Universities with big-time sports are like the man in the old joke who complains that his brother thinks he's a chicken. Asked why he doesn't have the brother committed, the man explains, "I would, but I need the eggs." Like this man, these universities choose to live with the contradictions inherent in big-time college sports rather than get out of the game.

For the past three years, I have been conducting research to understand how and why big-time sports has become so deeply embedded in many U.S. universities. Not surprisingly, I found that sports often dwarfs the intellectual side of universities. For instance, I looked at news coverage of 58 universities with leading athletics programs. Of the 600 articles that appeared over a year in The New York Times, 87 per cent were about sports.

In addition, the head basketball coaches at these universities had more than three times the number of Google hits generated by their school presidents. Again, this is hardly surprising, considering that the basketball teams of these universities appear on television an average of 27 times a year.

Add intense fan loyalty to the mix and it is clear that millions of Americans are hooked on college sports. In Lexington, Ky., for instance, a third of those surveyed agreed that the following statement best described their own level of interest in Kentucky basketball: "I live and die with the Wildcats. I'm happy if they win and sad if they lose."

College basketball's popularity comes to a climax during March Madness, which begins with the widespread ritual of filling out brackets for the office pool. To determine whether widely reported estimates of lost productivity due to the tournament are fact or urban myth, I gathered daily figures from 78 research libraries across the United States on the number of articles patrons viewed on a widely used Web-based archive of academic journals. I found that usage dropped about 6 per cent immediately after "Selection Sunday," the day when brackets are released to the public. And, at universities with teams in the tournament, usage remained below normal as long as the school teams kept winning.

The tournament's popularity is easy to exploit for commercial gain, since broadcasters are happy to sell advertising time and businesses want to advertise their products to the widest viewership possible. In 2009, ads accounted for more than a third of the 65 hours of televised tournament coverage. There were 2,600 conventional commercials, plus another 650 product placements, including sponsored game summaries and "brought to you by" announcements. Among the most heavily advertised brands: Chevrolet, McDonald's and Bud Light.

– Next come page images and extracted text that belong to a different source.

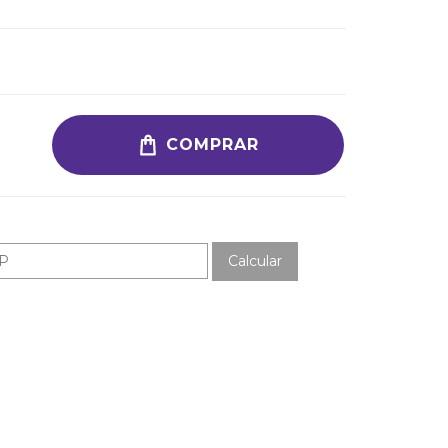
COMPRAR
Calcular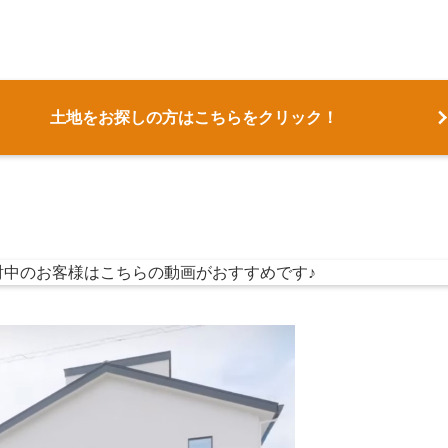
土地をお探しの方はこちらをクリック！
討中のお客様はこちらの動画がおすすめです♪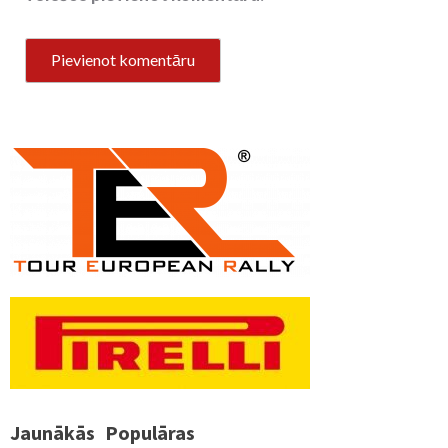
Jaunākās
Populāras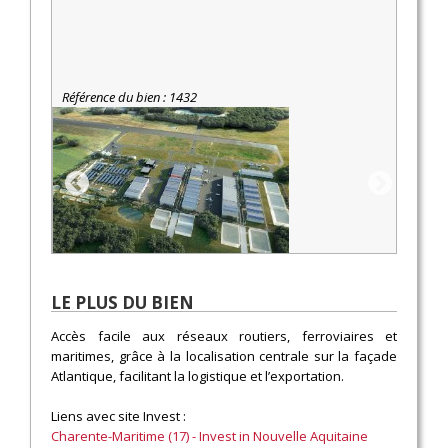
Référence du bien : 1432
LE PLUS DU BIEN
Accès facile aux réseaux routiers, ferroviaires et
maritimes, grâce à la localisation centrale sur la façade
Atlantique, facilitant la logistique et l’exportation.
Liens avec site Invest :
Charente-Maritime (17) - Invest in Nouvelle Aquitaine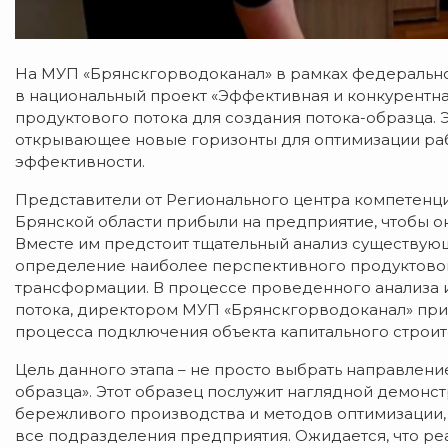
На МУП «Брянскгорводоканал» в рамках федерально
в национальный проект «Эффективная и конкурентная
продуктового потока для создания потока-образца. 
открывающее новые горизонты для оптимизации ра
эффективности.
Представители от Регионального центра компетенци
Брянской области прибыли на предприятие, чтобы о
Вместе им предстоит тщательный анализ существующ
определение наиболее перспективного продуктовог
трансформации. В процессе проведенного анализа 
потока, директором МУП «Брянскгорводоканал» прин
процесса подключения объекта капитального строит
Цель данного этапа – не просто выбрать направлени
образца». Этот образец послужит наглядной демон
бережливого производства и методов оптимизации,
все подразделения предприятия. Ожидается, что ре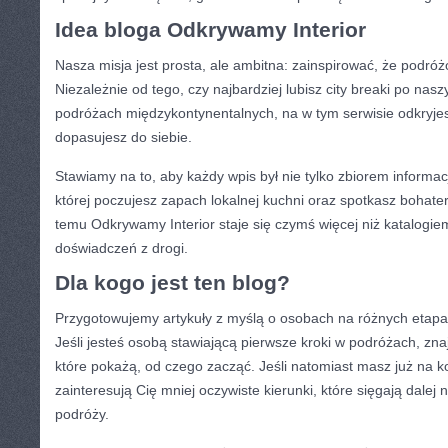
Idea bloga Odkrywamy Interior
Nasza misja jest prosta, ale ambitna: zainspirować, że podr
Niezależnie od tego, czy najbardziej lubisz city breaki po nas
podróżach międzykontynentalnych, na w tym serwisie odkryjesz
dopasujesz do siebie.
Stawiamy na to, aby każdy wpis był nie tylko zbiorem informacj
której poczujesz zapach lokalnej kuchni oraz spotkasz bohate
temu Odkrywamy Interior staje się czymś więcej niż katalogi
doświadczeń z drogi.
Dla kogo jest ten blog?
Przygotowujemy artykuły z myślą o osobach na różnych etapa
Jeśli jesteś osobą stawiającą pierwsze kroki w podróżach, znaj
które pokażą, od czego zacząć. Jeśli natomiast masz już na k
zainteresują Cię mniej oczywiste kierunki, które sięgają dalej n
podróży.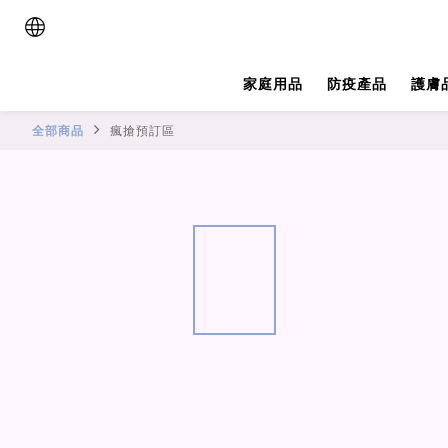
家庭用品
防疫產品
護膚
全部商品
瘋搶預訂區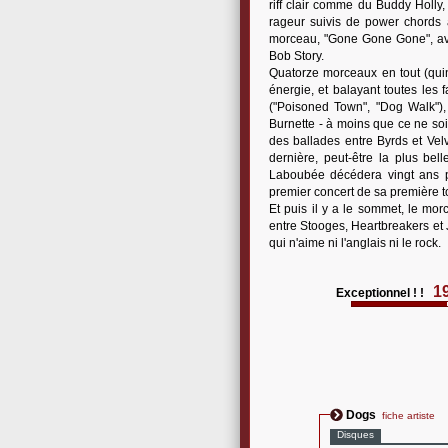
riff clair comme du Buddy Holly,
rageur suivis de power chords 
morceau, "Gone Gone Gone", ave
Bob Story.
Quatorze morceaux en tout (quin
énergie, et balayant toutes les f
("Poisoned Town", "Dog Walk"), 
Burnette - à moins que ce ne soi
des ballades entre Byrds et Vel
dernière, peut-être la plus be
Laboubée décédera vingt ans pl
premier concert de sa première t
Et puis il y a le sommet, le mor
entre Stooges, Heartbreakers et 
qui n'aime ni l'anglais ni le rock.
1
Exceptionnel ! !
Dogs
fiche artiste
Disques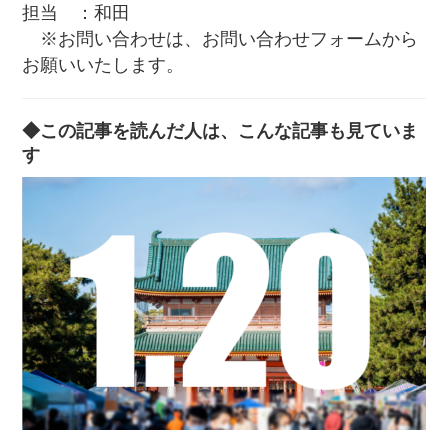
担当 ：和田
※お問い合わせは、お問い合わせフォームから
お願いいたします。
◆この記事を読んだ人は、こんな記事も見ていま
す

The tournament's commercial success has generated rapidly growing revenues for universities, by way of the National Collegiate Athletic Association. Earnings from TV alone, corrected for inflation, have increased by more than 400 per cent over the past 20 years. Universities have eagerly taken these earnings, plus income from bowl games and regular-season telecasts, and used them in a relentless effort to remain competitive in the revenue sports.

In order to field winning teams, universities have made clear-eyed decisions to compromise some traditional academic values. They relax admissions standards for revenue athletes, so that a third of the teams in last year's tournament had graduation rates below 50 per cent. They place enormous demands on athletes' time, often playing games in distant cities or late at night. They require players to display logos for apparel companies and they sell replica jerseys bearing the numbers of star players in their bookstores.

For universities, these compromises are simply a cost of getting into this wildly popular and lucrative business. Don't just blame market forces for the commercialization of college sports. It's also the result of complicity by the universities, who are convinced they need the eggs.

Charles Clotfelter is a professor of public policy at Duke University and the author of the forthcoming book Big-Time Sports in American Universities.